The challenge
A 22-centre physiotherapy chain across South India was losing a third of patients before completing prescribed treatment plans. A typical post-surgical knee rehab is 18-24 sessions over 8 weeks; patients dropped at session 6 once acute pain eased. Recurring billing for session packages was manual — front desk reconciled cash, UPI and cards weekly. Therapists had no view of which patients were at risk of dropping until they had already missed two appointments.
How we deployed
- Triggered session-prep WhatsApp reminders 24h before each appointment with the prescribed exercises for that session.
- Built a between-session adherence check at midpoint — short video prompt, patient logs pain and exercise completion.

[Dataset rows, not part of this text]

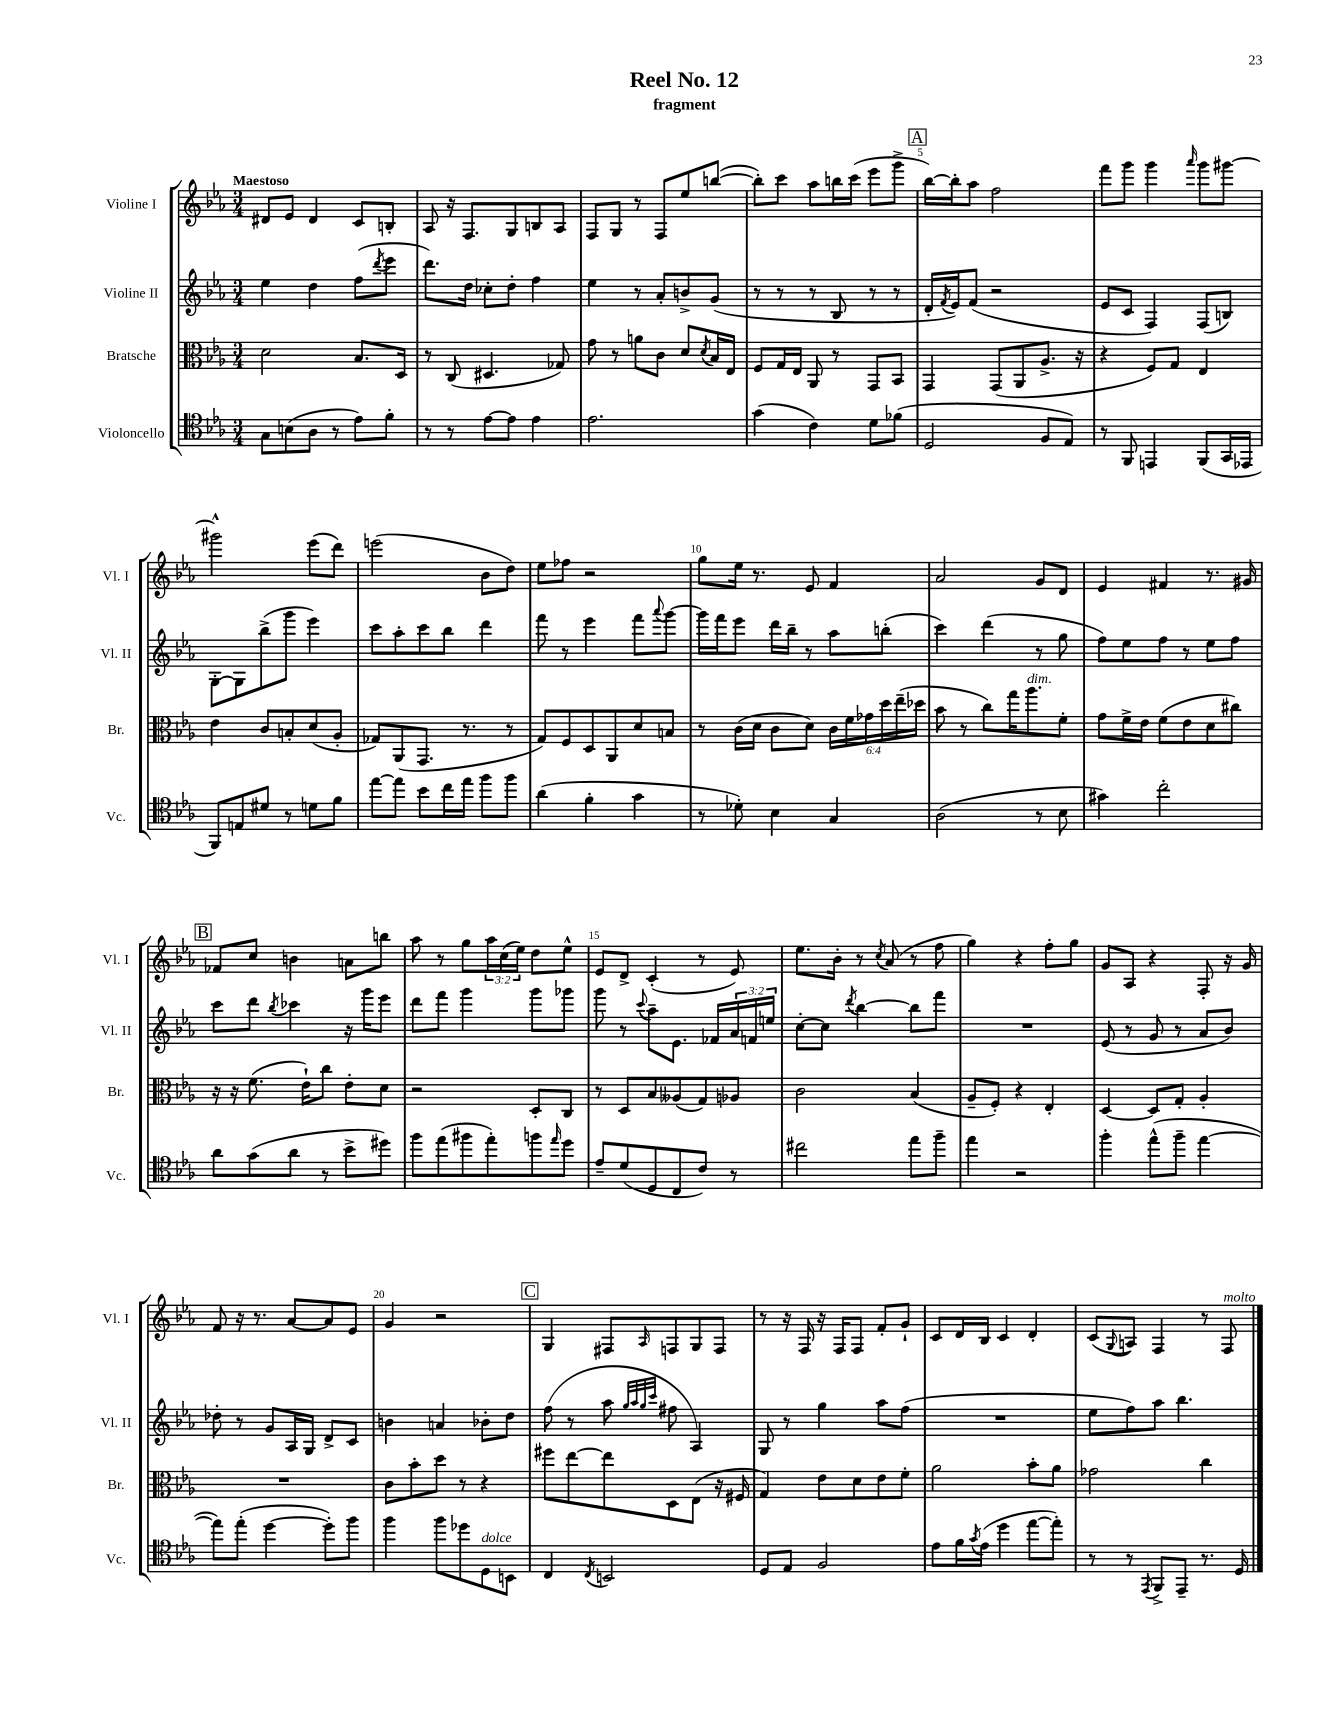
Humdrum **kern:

**kern	**kern	**kern	**kern
*part4	*part3	*part2	*part1
*staff4	*staff3	*staff2	*staff1
*I"Violoncello	*I"Bratsche	*I"Violine II	*I"Violine I
*I'Vc.	*I'Br.	*I'Vl. II	*I'Vl. I
*clefC4	*clefC3	*clefG2	*clefG2
*k[b-e-a-]	*k[b-e-a-]	*k[b-e-a-]	*k[b-e-a-]
*M3/4	*M3/4	*M3/4	*M3/4
=1	=1	=1	=1
!	!	!	!LO:TX:a:B:t=Maestoso
8G\L	2d\	4ee-\	8d#X/L
(8Bn\	.	.	8e-/J
8A-\J	.	4dd\	4d#/
8r	.	.	.
8e-\L)	8.B-/L	(8ff\L	8c/L
.	.	8qddd/	.
8f'\J	.	8eee-\J	8Bn'/J
.	16D/Jk	.	.
=2	=2	=2	=2
8r	8r	8.ddd\L)	8A-/
8r	(8C/	.	16r
.	.	16dd\Jk	8.F/L
[8e-\L	4.D#X/	8cc-X'\L	.
8e-\J]	.	8dd'\J	8G/
4e-\	.	4ff\	8Bn/
.	8G-X/)	.	8A-/J
=3	=3	=3	=3
2.e-\	8g\	4ee-\	8F/L
.	8r	.	8G/J
.	8an\L	8r	8r
.	8c\J	8a-'/L	8F/L
.	8d/L	8bn^/	8ee-/
.	8qd/	.	.
.	16B-/L	(8g/J	([8bbn/J
.	16E-/JJ	.	.
=4	=4	=4	=4
(4g\	8F/L	8r	8bb'\L])
.	16G/L	8r	8ccc\J
.	16E-/JJ	.	.
4c\)	8AA-/	8r	8aa-\L
.	8r	8B-/	16bbn\L
.	.	.	(16ccc\JJ
8d\L	8GG/L	8r	8eee-\L
(8f-X\J	8BB-/J	8r	8ggg^\J
!!LO:REH:place=s1:t=A
=5	=5	=5	=5
2D/	4GG/	16d'/LL	[16bb-\LL)
.	.	8qf/	.
.	.	16e-/J)	16bb-'\J]
.	.	(8f/J	8aa-\J
.	(8GG/L	2r	2ff\
.	8AA-/	.	.
8F/L	8.A-^/J	.	.
8E-/J)	.	.	.
.	16r	.	.
=6	=6	=6	=6
8r	4r	8e-/L	8fff\L
8FF/	.	8c/J	8ggg\J
4EEn/	8F/L)	4F/)	4ggg\
.	8G/J	.	.
.	.	.	16qqaaa-/
(8FF/L	4E-/	(8F/L	8ggg\L
16GG/L	.	8Bn/J)	[8ggg#X\J
16EE-X/JJ	.	.	.
!!LO:LB:g=z
=7	=7	=7	=7
8FF/L)	4e-\	[8G'\L	2ggg#X^^\]
8En/	.	8G\]	.
8d#X/J	8c/L	(8bb-^\	.
8r	8Bn'/	8ggg\J	.
8dn\L	(8d/	4eee-\)	(8eee-\L
8f\J	8A-'/J	.	8ddd\J)
=8	=8	=8	=8
[8ee-\L	8G-X/L)	8ccc\L	(2eeen\
8ee-\J]	(8AA-/	8aa-'\	.
8b-\L	8.GG/J	8ccc\	.
16cc\L	.	8bb-\J	.
16ee-\JJ	8.r	.	.
8ff\L	.	4ddd\	8b-\L
8ff\J	8r	.	8dd\J)
=9	=9	=9	=9
(4a-\	8G/L)	8fff\	8ee-\L
.	8F/	8r	8ff-X\J
4f'\	8D/	4eee-\	2r
.	8AA-/	.	.
4g\	8d/	8fff\L	.
.	.	8qqaaa-/	.
.	8Bn/J	[8ggg\J	.
=10	=10	=10	=10
8r	8r	16ggg\LL]	8gg\L
.	.	16fff\J	.
8d-X'\)	(16c\LL	8eee-\J	16ee-\Jk
.	16d\JJ	.	8.r
4B-\	8c\L	16ddd\LL	.
.	.	16bb-~\JJ	.
.	8d\J)	8r	8e-/
4G/	24c\LL	8aa-\L	4f/
.	24f\	.	.
.	24g-X\	.	.
.	24dd\	(8bbn'\J	.
.	(24ee-~\	.	.
.	24dd-X\JJ	.	.
=11	=11	=11	=11
(2A-\	8b-\	4ccc\)	2a-/
.	8r	.	.
.	8cc\L)	(4ddd\	.
.	16gg\K	.	.
!	!LO:TX:a:i:t=dim.	!	!
.	8.aa-\	.	.
8r	.	8r	8g/L
8B-\	8f'\J	8gg\	8d/J
=12	=12	=12	=12
4g#X\)	8g\L	8ff\L)	4e-/
.	16f^\L	8ee-\	.
.	16e-\JJ	.	.
2cc'\	(8f\L	8ff\J	4f#X/
.	8e-\	8r	.
.	8d\	8ee-\L	8.r
.	8cc#X\J)	8ff\J	.
.	.	.	16g#X/
!!LO:LB:g=z
!!LO:REH:place=s1:t=B
=13	=13	=13	=13
8a-\L	16r	8ccc\L	8f-X/L
.	16r	.	.
(8g\	(8.f\	8ddd\J	8cc/J
.	.	8qbb-/	.
8a-\J	.	4ccc-X\	4bn\
.	16e-`\KL)	.	.
8r	8cc\J	.	.
8b-^\L	8e-'\L	16r	8an\L
.	.	16ggg\KL	.
8dd#X\J)	8d\J	8eee-\J	8bbn\J
=14	=14	=14	=14
8ff\L	2r	8ddd\L	8aa-\
(8ee-\	.	8fff\J	8r
8ff#X\	.	4ggg\	8gg\L
8ee-'\)	.	.	24aa-\L
.	.	.	(24cc\
.	.	.	24ee-\JJ)
8ffn\	8D'/L	8ggg\L	8dd\L
16qqee-/	.	.	.
8dd\J	8C/J	8ggg-X\J	8ee-^^\J
=15	=15	=15	=15
8e-~/L	8r	8ggg\	8e-/L
(8d/	8D/L	8r	8d^/J
.	.	8qqccc/	.
8D/	8B-/	8aa-~\L	(4c'/
8C/	(8A--X/	8.e-\J	.
8c/J)	8G/)	.	8r
.	.	16f-X/LL	.
8r	8A-X/J	24a-/	8e-/)
.	.	24fn/	.
.	.	24een/JJ	.
=16	=16	=16	=16
2cc#X\	2c\	[8cc'\L	8.ee-\L
.	.	8cc\J]	.
.	.	.	16b-'\Jk
.	.	8qddd/	.
.	.	[4bb-\	8r
.	.	.	8qcc/
.	.	.	(8a-/
8ee-\L	(4B-/	8bb-\L]	8r
8ff~\J	.	8fff\J	8ff\
=17	=17	=17	=17
4ee-\	8A-~/L	2.r	4gg\)
.	8F'/J)	.	.
2r	4r	.	4r
.	4E-'/	.	8ff'\L
.	.	.	8gg\J
=18	=18	=18	=18
4ff'\	[4D/	(8e-/	8g/L
.	.	8r	8A-/J
(8ee-^^\L	8D/L]	8g/	4r
8ff~\J	8G'/J	8r	.
[4ee-\	4A-'/	8a-/L	8F'/
.	.	8b-/J)	16r
.	.	.	16g/
!!LO:LB:g=z
=19	=19	=19	=19
8ee-\L])	2.r	8dd-X'\	8f/
(8ee-'\J	.	8r	16r
.	.	.	8.r
[4dd\	.	8g/L	.
.	.	16A-/L	[8a-/L
.	.	16G/JJ	.
8dd'\L])	.	8d^/L	8a-/]
8ff\J	.	8c/J	8e-/J
=20	=20	=20	=20
4ff\	8c\L	4bn\	4g/
.	8b-'\	.	.
8ff\L	8dd\J	4an/	2r
8dd-X\	8r	.	.
!LO:TX:a:i:t=dolce	!	!	!
8D\	4r	8b-X'\L	.
8BBn\J	.	8dd\J	.
!!LO:REH:place=s1:t=C
=21	=21	=21	=21
4C/	8ff#X\L	(8ff\	4G/
.	[8ee-\	8r	.
8qC/	.	.	.
2BBn/	8ee-\]	8aa-\	8F#X/L
.	.	32qqgg/LLL	.
.	.	32qqaa-/	.
.	.	32qqgg/	.
.	.	32qqccc/JJJ	16qqA-/
.	8D\	8ff#X\	8Fn/
.	(8E-\J	4A-/)	8G/
.	16r	.	8F/J
.	16F#X/	.	.
=22	=22	=22	=22
8D/L	4G/)	8G/	8r
8E-/J	.	8r	16r
.	.	.	16F/
2F/	8e-\L	4gg\	16r
.	.	.	16F/KL
.	8d\	.	8F/J
.	8e-\	8aa-\L	8f'/L
.	8f'\J	(8ff\J	8g`/J
=23	=23	=23	=23
8e-\L	2a-\	2.r	8c/L
16f\L	.	.	16d/L
8qg/	.	.	.
(16e-\JJ	.	.	16B-/JJ
4dd\	.	.	4c/
[8ee-\L	8b-'\L	.	4d'/
8ee-'\J])	8a-\J	.	.
=24	=24	=24	=24
8r	2g-X\	8ee-\L	(8c/L
.	.	.	8qqG/
8r	.	8ff\)	8An/J)
8qEE-/	.	.	.
8FF^/L	.	8aa-\J	4F/
8EE-~/J	.	4.bb-\	.
8.r	4cc\	.	8r
!	!	!	!LO:TX:a:i:t=molto
.	.	.	8F/
16D/	.	.	.
==	==	==	==
*-	*-	*-	*-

- Automated package billing on Razorpay with auto-debit mandates for multi-session treatment plans.
- Trained an AI dropout-risk model on past patient patterns — missed appointments, low pain reduction, low engagement.
- Surfaced at-risk patients to the lead therapist with a recommended re-engagement script per dropout reason.

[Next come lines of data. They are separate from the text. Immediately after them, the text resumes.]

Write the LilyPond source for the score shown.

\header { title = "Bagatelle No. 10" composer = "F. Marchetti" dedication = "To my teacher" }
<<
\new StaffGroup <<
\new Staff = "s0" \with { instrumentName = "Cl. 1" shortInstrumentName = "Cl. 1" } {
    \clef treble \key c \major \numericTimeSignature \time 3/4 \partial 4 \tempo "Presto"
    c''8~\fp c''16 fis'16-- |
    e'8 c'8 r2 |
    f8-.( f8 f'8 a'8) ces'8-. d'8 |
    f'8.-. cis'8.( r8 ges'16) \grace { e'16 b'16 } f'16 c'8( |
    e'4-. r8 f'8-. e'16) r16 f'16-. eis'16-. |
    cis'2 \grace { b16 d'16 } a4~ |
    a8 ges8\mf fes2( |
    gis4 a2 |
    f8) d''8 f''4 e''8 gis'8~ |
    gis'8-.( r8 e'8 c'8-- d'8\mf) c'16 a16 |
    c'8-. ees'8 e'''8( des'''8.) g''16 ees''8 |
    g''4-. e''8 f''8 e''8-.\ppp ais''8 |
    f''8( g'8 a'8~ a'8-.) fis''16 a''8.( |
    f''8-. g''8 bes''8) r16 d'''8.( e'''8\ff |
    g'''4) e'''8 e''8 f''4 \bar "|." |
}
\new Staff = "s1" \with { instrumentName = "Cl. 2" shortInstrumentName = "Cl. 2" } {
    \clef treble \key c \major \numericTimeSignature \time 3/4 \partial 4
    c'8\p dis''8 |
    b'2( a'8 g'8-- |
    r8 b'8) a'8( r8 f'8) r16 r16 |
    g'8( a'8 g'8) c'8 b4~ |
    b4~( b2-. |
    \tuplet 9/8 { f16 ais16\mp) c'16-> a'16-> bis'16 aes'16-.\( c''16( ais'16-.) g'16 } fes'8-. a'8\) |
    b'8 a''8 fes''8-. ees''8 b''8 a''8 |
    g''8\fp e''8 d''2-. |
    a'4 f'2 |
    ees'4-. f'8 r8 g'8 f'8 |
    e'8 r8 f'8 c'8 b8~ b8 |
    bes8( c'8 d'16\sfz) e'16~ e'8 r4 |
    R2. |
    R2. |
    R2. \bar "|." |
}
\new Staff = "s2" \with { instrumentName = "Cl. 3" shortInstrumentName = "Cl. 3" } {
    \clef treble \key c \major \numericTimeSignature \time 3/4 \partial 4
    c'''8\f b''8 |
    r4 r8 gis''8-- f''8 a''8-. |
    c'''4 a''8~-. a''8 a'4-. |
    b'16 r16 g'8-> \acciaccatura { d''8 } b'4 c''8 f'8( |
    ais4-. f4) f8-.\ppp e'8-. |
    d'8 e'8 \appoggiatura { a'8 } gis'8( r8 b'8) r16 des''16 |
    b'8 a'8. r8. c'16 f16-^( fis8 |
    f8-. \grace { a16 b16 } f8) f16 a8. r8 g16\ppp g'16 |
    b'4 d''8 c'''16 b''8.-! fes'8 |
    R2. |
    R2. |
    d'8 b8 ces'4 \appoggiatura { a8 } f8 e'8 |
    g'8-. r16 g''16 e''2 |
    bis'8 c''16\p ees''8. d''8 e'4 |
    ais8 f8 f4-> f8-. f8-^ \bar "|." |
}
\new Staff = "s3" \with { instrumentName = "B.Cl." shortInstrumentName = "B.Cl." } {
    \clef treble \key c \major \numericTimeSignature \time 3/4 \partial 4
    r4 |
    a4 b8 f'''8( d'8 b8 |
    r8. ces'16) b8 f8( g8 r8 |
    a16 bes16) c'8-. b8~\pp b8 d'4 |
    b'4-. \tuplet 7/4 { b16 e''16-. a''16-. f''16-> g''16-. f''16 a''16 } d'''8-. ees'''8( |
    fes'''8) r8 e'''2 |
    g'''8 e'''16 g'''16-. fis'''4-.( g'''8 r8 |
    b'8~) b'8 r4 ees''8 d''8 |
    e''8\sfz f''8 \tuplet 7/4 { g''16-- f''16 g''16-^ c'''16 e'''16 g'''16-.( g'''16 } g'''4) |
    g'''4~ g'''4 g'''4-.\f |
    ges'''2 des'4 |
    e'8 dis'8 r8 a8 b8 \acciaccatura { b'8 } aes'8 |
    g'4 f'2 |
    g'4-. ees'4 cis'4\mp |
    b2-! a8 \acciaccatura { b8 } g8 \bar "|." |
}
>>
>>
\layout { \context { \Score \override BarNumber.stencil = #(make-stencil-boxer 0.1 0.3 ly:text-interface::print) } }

- Logged outcome scoring (pain VAS, range of motion) into the EMR for cohort-level outcome reporting.
What changed
- Mid-treatment dropout fell from 34% to 12% across all 22 centres.
- Recurring billing operations time dropped 81% — front desk no longer chases payments.
- Patient NPS climbed 22 points across the network.
- Average session-package completion rate hit 87% versus 64% baseline.
- Therapists got a usable dashboard of cohort outcomes by injury type and protocol.